Court of Appeal dismisses Kamoli application
FORMER army commander, Tlali Kamoli, and four other soldiers have lost their appeal to have their attempted murder trial moved from the High Court to the magistrates’ court.
Their appeal was heard by the Court of Appeal bench consisting of the court’s president, Kananelo Mosito, and Justices Phillip Musonda and Tafuma Mtshiya.
Justice Mosito only announced that the appeal had been dismissed but did not give reasons for the decision. He said the reasons were contained in the written judgment which would be issued to the applicants’ lawyers and the state.
Lieutenant General (Lt-Gen) Kamoli is facing attempted murder charges in connection with the 27 January 2014 simultaneous bombings of the homes of former First Lady ‘Maesaiah Thabane and former Police Commissioner, Khothatso Tšooana.

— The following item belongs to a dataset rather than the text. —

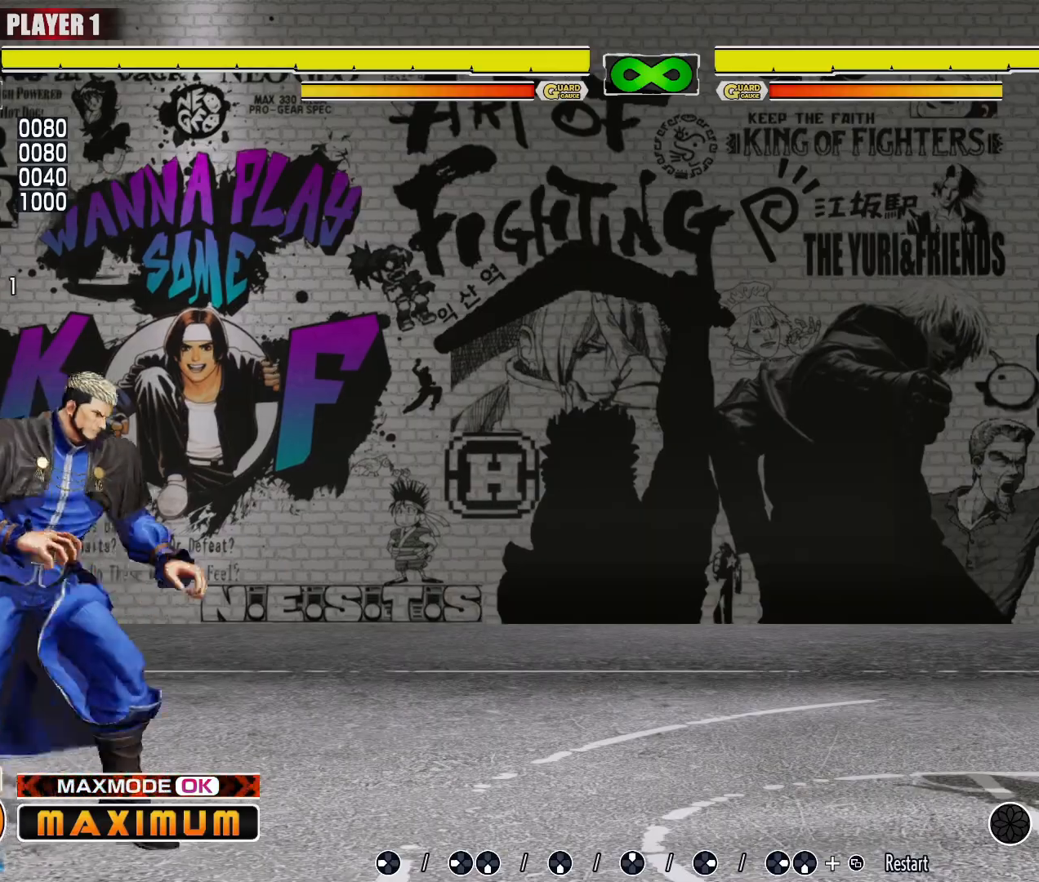
{"buttons": [], "events": [[433, "LP", "up"]]}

His co-accused are Major Pitso Ramoepane, Captain Litekanyo Nyakane, Sergeant Malefane Heqoa and Corporal Mohlalefi Seitlheko.
They petitioned the apex court in June 2021. This after trial Judge, Charles Hungwe, had on 15 June 2021 dismissed their application to move their trial to the magistrates’ court.
They had argued that there was no valid reason why they could not be tried in the magistrates’ court since magistrates had jurisdiction over attempted murder cases.
Their appeal was heard on 21 October 2021 by the apex court bench.
Justice Hungwe had dismissed Lt-Gen Kamoli and others’ application on the grounds that they had failed to justify why it should not proceed before him in the High Court. He said they should have raised the issue of jurisdiction when the attempted murder charges were filed in the High Court in 2018.
In their apex court appeal, the soldiers were represented by Advocate Karabo Mohau while the state was represented by Adv Christopher Lephuthing.
Adv Mohau argued that the Director of Public Prosecutions (DPP), Hlalefang Motinyane, had failed to justify her decision to prosecute the case in the High Court when the magistrates’ court had jurisdiction to hear attempted murder cases.
“The subordinate court (Magistrate) is empowered to deal with matters within their jurisdiction and the DPP cannot refer trials to the High Court without satisfying certain jurisdictional facts envisaged in section 144 of the Criminal Procedure and Evidence Act (CP&E),” Adv Mohau argued.
“We are not questioning the discretion of the DPP but there was no basis to refer the trial to the High Court as we have not been given reasons why she did so.
“The DPP should have informed both the magistrates’ court and the High Court as to why she decided to indict the accused persons in the High Court. The procedure adopted should satisfy what is envisaged in the CP&E, which is to show why the High Court should be seized with this trial.”
Adv Mohau further argued that section 144 of the CP&E provided that the DPP could only refer the trial to the High Court if she felt the witnesses were in danger or it was in the public interest to do so.
He argued that DPP Motinyane had failed to satisfy these requirements of the CP&E.
Adv Lephuthing counter-argued that the accused had failed to comply with section 160 of the CP&E which required them to file a lack of jurisdiction application supported by an affidavit. This would have enabled DPP Motinyane to furnish them with reasons why she had opted to prosecute the matter in the High Court, he said.
“In terms of section 160 of the CP&E, the appellants ought to have filed a notice of motion accompanied by an affidavit to give reasonable notice that they would be pleading jurisdictional issues. They should have demonstrated how the DPP abused or did not follow the criteria of section 144 of the CP&E.
“They never sought a record from either the DPP or the magistrates’ court as to what informed the decision to indict them before the High Court. They deprived themselves the opportunity to interrogate the decision of the DPP to indict them,” Adv Lephuthing argued.